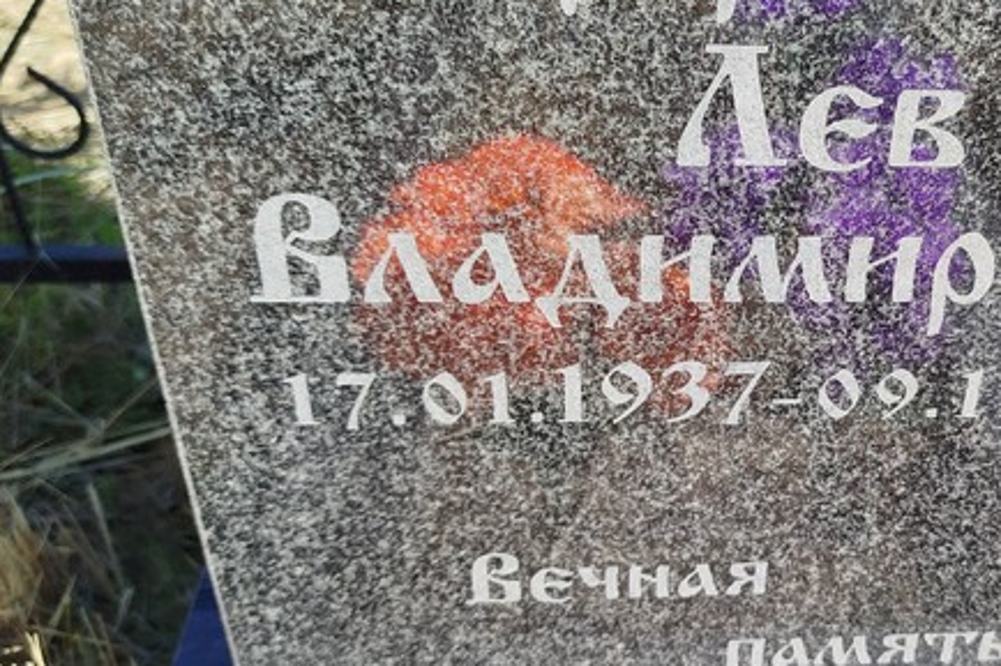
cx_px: 754
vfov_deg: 29.2
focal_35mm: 46
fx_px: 1279
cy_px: 371
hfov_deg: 41.5
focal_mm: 5.31
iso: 50
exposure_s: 1/508
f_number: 1.7
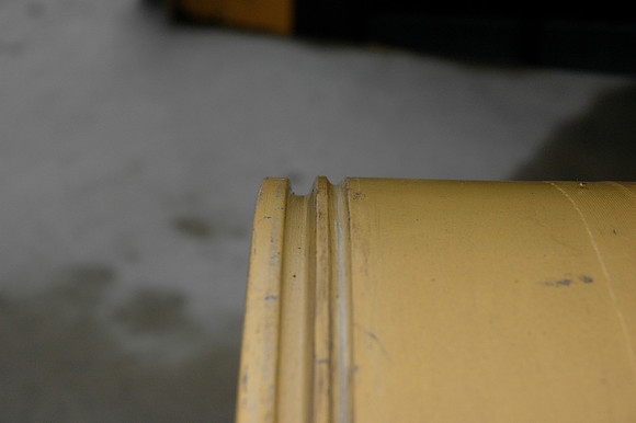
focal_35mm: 105
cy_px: 212
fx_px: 1854
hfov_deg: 19.5
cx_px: 318
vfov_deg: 13.0
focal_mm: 70
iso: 400
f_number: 8
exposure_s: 1/250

__________________________________________________

_ABOUT THIS EXERCISE_
With the pictures omitted, write out exactly the lines from the one that contains "exposure_s: 1/508" through the final line of the material above, both ends included.

_TASK OUTPUT_
exposure_s: 1/508
f_number: 1.7
focal_35mm: 105
cy_px: 212
fx_px: 1854
hfov_deg: 19.5
cx_px: 318
vfov_deg: 13.0
focal_mm: 70
iso: 400
f_number: 8
exposure_s: 1/250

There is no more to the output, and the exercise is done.